Dos Santos acionou a Justiça contra a universidade e conseguiu o aval para se matricular e participar das aulas.

– De acordo com a USP, no vestibular de 2024, das 11.147 vagas oferecidas pela universidade, 2.067 foram reservadas para candidatos autodeclarados pretos, pardos e indígenas (PPI), em todos os cursos de graduação. Deste grupo, 2.076 estudantes foram avaliados pela Comissão de Heteroidentificação, que considerou 1.827 candidatos habilitados, 204 não habilitados – 45 desistiram do processo.

O reitor da USP, Carlos Carlotti Junior, disse em nota que o modelo “não-presencial de entrevista é o ideal”. Mas em entrevista ao jornal Folha de S.Paulo, em março, chegou a afirmar que pretendia alterar o sistema de análise fenotípica dos candidatos cotistas prevendo que todas as entrevistas passassem a ser feitas de forma presencial, e não mais virtual.

“É mais barato arcar com o custo das viagens do que deixar qualquer dúvida no ar e expor a instituição”, disse Carlotti Junior, na época.

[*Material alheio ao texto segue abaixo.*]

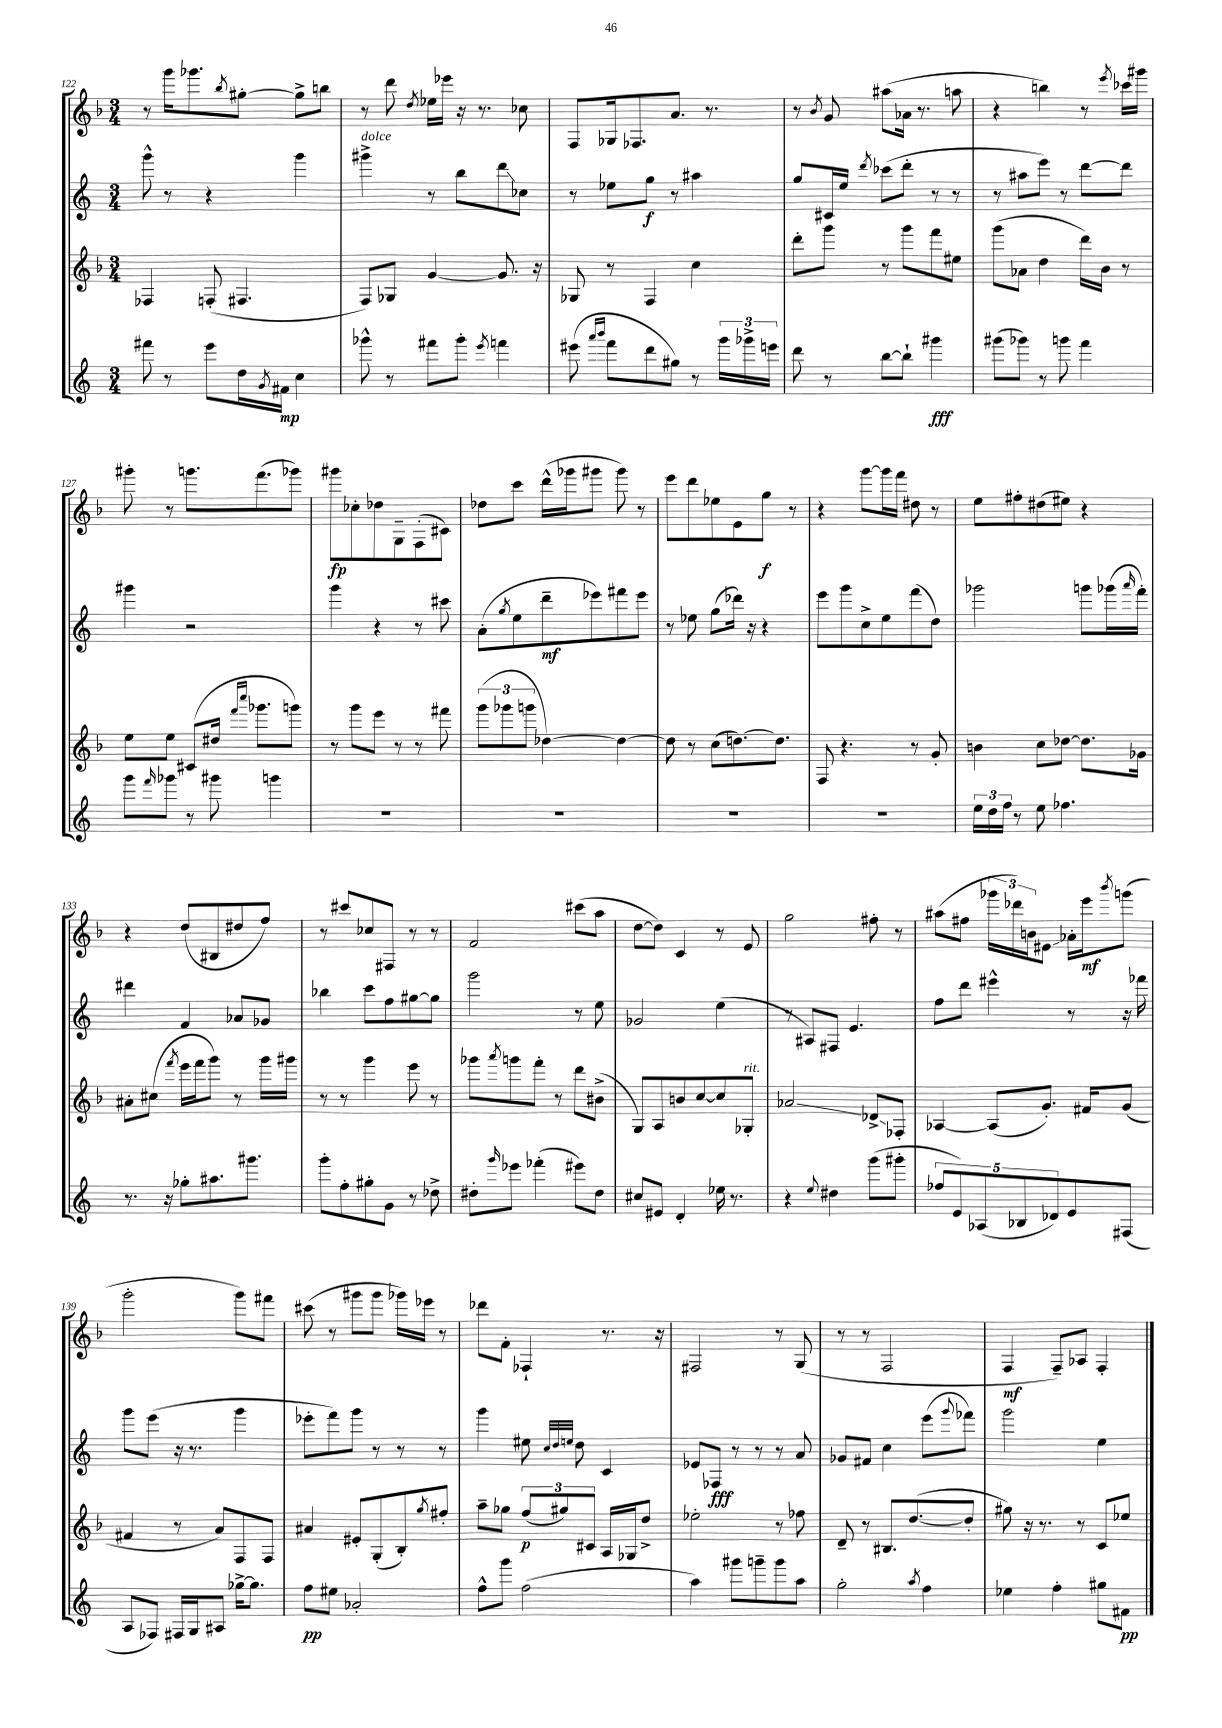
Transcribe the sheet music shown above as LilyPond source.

<<
\new StaffGroup <<
\new Staff = "s0" {
    \clef treble \key f \major \numericTimeSignature \time 3/4
    r8 g'''16 ges'''8. \acciaccatura { bes''8 } gis''8~-. gis''8-> b''8 |
    r8 d'''8 \acciaccatura { d''8 } ees''16 ees'''16 r16 r8. ces''8 |
    f8 ges16 fes8. a'8. r8. |
    r8 \acciaccatura { bes'8 } g'8 ais''8( aes'16 r8. a''8 |
    r4 b''4) r8 \acciaccatura { e'''8 } ces'''16 gis'''16 |
    gis'''8-. r8 g'''8. f'''8.( ges'''8) |
    gis'''8\fp ces''8-. des''8 g8-- f8-.( cis'8) |
    des''8 c'''8 d'''16-^( ges'''16 gis'''8 gis'''8) r8 |
    e'''8 d'''8 ees''8 e'8 g''8\f r8 |
    r4 g'''8~ g'''16 f'''16 dis''8 r8 |
    e''8 fis''8-. dis''8( eis''8) r4 |
    r4 d''8( bis8 dis''8 f''8) |
    r8 cis'''8 ces''8 fis8 r8 r8 |
    f'2 cis'''8( a''8 |
    d''8~ d''8) c'4 r8 e'8 |
    g''2 fis''8-. r8 |
    ais''8( fis''8 \tuplet 3/2 { ges'''16 des'''16) b'16 } eis'8\glissando aes'16-. e'''16\mf \acciaccatura { bes'''8 } g'''8( |
    g'''2-. g'''8) fis'''8 |
    cis'''8( r8 gis'''8 gis'''8 ges'''16) ees'''16 r8 |
    des'''8 f'8-. fes4-! r8. r16 |
    fis2 r8 g8( |
    r8 r8 f2 |
    f4\mf f8--) aes8 f4-. \bar "|." |
}
\new Staff = "s1" {
    \clef treble \key c \major \numericTimeSignature \time 3/4
    g'''8-^ r8 r4 g'''4 |
    gis'''4->^\markup { \italic "dolce" } r8 b''8 d'''8\glissando ces''8 |
    r8 ees''8 g''8\f r8 ais''4 |
    g''8 cis'16 e''16 \acciaccatura { d'''8 } ces'''8( d'''8-. r8 r8 |
    r8 ais''8 e'''8) r8 d'''8~ d'''8 |
    gis'''4 r2 |
    g'''4 r4 r8 cis'''8 |
    a'8-.( \acciaccatura { g''8 } e''8 d'''8--\mf ees'''8) fis'''8 ees'''8 |
    r8 ees''8 g''8( des'''16) r16 r4 |
    e'''8 g'''8 c''8-> e''8 f'''8( d''8) |
    ges'''2 g'''8 ges'''16( \grace { a'''16 } f'''16-.) |
    dis'''4 f'4 aes'8 ges'8 |
    bes''4 c'''8 f''8 gis''8~ gis''8 |
    g'''2 r8 e''8 |
    ges'2 e''4( |
    r8 ais8) fis8 e'4. |
    f''8 d'''8 eis'''4-^ r8 r16 fes'''16 |
    g'''8 e'''8( r16 r8. g'''4 |
    ees'''8-. f'''8) g'''8 r8 r8 r8 |
    g'''4 eis''8 \grace { c''32 d''32 e''32 } d''8 c'4 |
    ees'8 fes8\fff r8 r8 r8 a'8 |
    ges'8 fis'8 c''4 e'''8( \appoggiatura { g'''8 } fes'''8) |
    g'''2 e''4 \bar "|." |
}
\new Staff = "s2" {
    \clef treble \key f \major \numericTimeSignature \time 3/4
    fes4 f8-.( fis4. |
    f8) ges8 g'4~ g'8. r16 |
    ges8 r8 f4 c''4 |
    d'''8-. g'''8 r8 g'''8 f'''8 eis''8 |
    g'''8( aes'8 d''4 d'''16) bes'16 r8 |
    e''8 e''8 cis'8( dis''16 \grace { f'''16 c''''16 } ges'''8. g'''8) |
    r8 g'''8 e'''8 r8 r8 fis'''8 |
    \tuplet 3/2 { g'''8( ges'''8 g'''8 } des''4~) des''4~ |
    des''8 r8 c''8( d''8.~) d''8. |
    f8 r4. r8 g'8-. |
    b'4 c''8 des''8~ des''8. ges'16 |
    ais'8-. cis''8( \acciaccatura { f'''8 } e'''16 f'''16 g'''8) r8 g'''16 gis'''16 |
    r8 r8 g'''4 e'''8 r8 |
    ges'''8 \acciaccatura { a'''8 } g'''8 f'''8-. r8 d'''8 bis'8->( |
    g8) a8 b'8 c''8~ c''8 ges8-.^\markup { \italic "rit." } |
    aes'2\glissando des'8->\glissando fes8-. |
    aes4~ aes8( g'8.-.) fis'16 g'8( |
    fis'4 r8 a'8) f8 f8 |
    ais'4 eis'8-. g8-.( bes8-.) \acciaccatura { g''8 } fis''8-. |
    a''8-- ges''8 \tuplet 3/2 { f''8\p( gis''8) cis'8 } a16 ges16 d''8-> |
    ees''2-. r8 fes''8 |
    d'8-- r8 bis8. d''8.~( d''8-. |
    gis''8) r16 r8. r8 c'8 ees''8 \bar "|." |
}
\new Staff = "s3" {
    \clef treble \key c \major \numericTimeSignature \time 3/4
    fis'''8 r8 e'''8 d''16 \acciaccatura { g'8 } fis'16\mp c''4 |
    ges'''8-^ r8 fis'''8 ges'''8-. \acciaccatura { e'''8 } f'''4 |
    eis'''8( \grace { a'''16 b'''16 } f'''8 d'''8 gis''8) r8 \tuplet 3/2 { g'''16 ges'''16-> e'''16 } |
    d'''8 r8 b''8~ b''8-! gis'''4\fff |
    gis'''8( ges'''8) r8 g'''8 f'''4 |
    g'''8 \grace { f'''16 } ges'''8 r8 gis'''8 g'''4 |
    R2. |
    R2. |
    R2. |
    R2. |
    \tuplet 3/2 { e''16 d''16 f''16 } r8 e''8 fes''4. |
    r8. r16 ges''8-. ais''8. gis'''8. |
    g'''8-. f''8-. gis''8-. g'8 r8 des''8-> |
    dis''8-. \grace { g'''16 } ees'''8 fes'''4-.( eis'''8) dis''8 |
    cis''8 eis'8 d'4-. ees''16 r8. |
    r4 \appoggiatura { e''8 } dis''4 g'''8( gis'''8-. |
    \tuplet 5/4 { fes''8 e'8) aes8( bes8 des'8) } e'8 fis8( |
    a8 fes8) fis16 g16 ais8 ges''16~-> ges''8. |
    f''8\pp eis''8 aes'2-. |
    f''8-^ g'''8 f''2( |
    a''4) gis'''8 g'''8-- g'''8 a''8 |
    g''2-. \acciaccatura { a''8 } f''4 |
    ees''4 f''4-. gis''8 fis'8\pp \bar "|." |
}
>>
>>
\layout { \context { \Score currentBarNumber = #122 } }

Seu posicionamento atual sobre a entrevista não presencial é outro. “É nossa meta implementar políticas que busquem garantir a diversidade na USP, dialogando sempre com a sociedade e fazendo os ajustes necessários. A partir da experiência adquirida, considerando as experiências de comissões de heteroidentificação de outras universidades e instituições, a universidade concluiu que o modelo não-presencial de entrevista é o ideal”, afirmou Carlotti Junior após a aprovação do novo modelo.

Ana Lúcia Duarte Lanna, pró-reitora de Inclusão e Pertencimento, afirma que a Comissão de Heteroidentificação da USP, “atende às demandas dos movimentos negros” que tem se mostrado um instrumento que “garante que as vagas sejam ocupadas, efetivamente, por candidatos pertencentes ao grupo de pretos e pardos”.

“A análise dos candidatos segue critérios fenotípicos como cor da pele e outras características físicas associadas ao preconceito racial”, disse Ana Lúcia.

Como funciona o processo de identificação?

– Primeira etapa do processo de averiguação é a análise das fotografias dos candidatos – obrigatória a todos os que se autodeclararam pretos e pardos;

– A avaliação é feita por uma das duas bancas responsáveis por essa etapa, cada uma composta por cinco integrantes – um docente, um servidor técnico-administrativo, um aluno de graduação e um aluno de pós-graduação.

– Se o candidato não for aprovado, as fotografias seguem para verificação de outra banca, que faz a avaliação sem saber da reprovação anterior.

– Os candidatos que também não forem aprovados pela segunda banca são convocados para uma oitiva virtual. Nesta etapa, o candidato deverá ler uma autodeclaração de pertença racial, que será gravada e avaliada por uma nova comissão, composta por cinco integrantes.

– Nos casos em que, mesmo após a oitiva, a inscrição for indeferida, o candidato ainda tem a oportunidade de apresentar um recurso ao Conselho de Inclusão e Pertencimento (Coip) que poderá, caso haja a necessidade, realizar novas oitivas virtuais.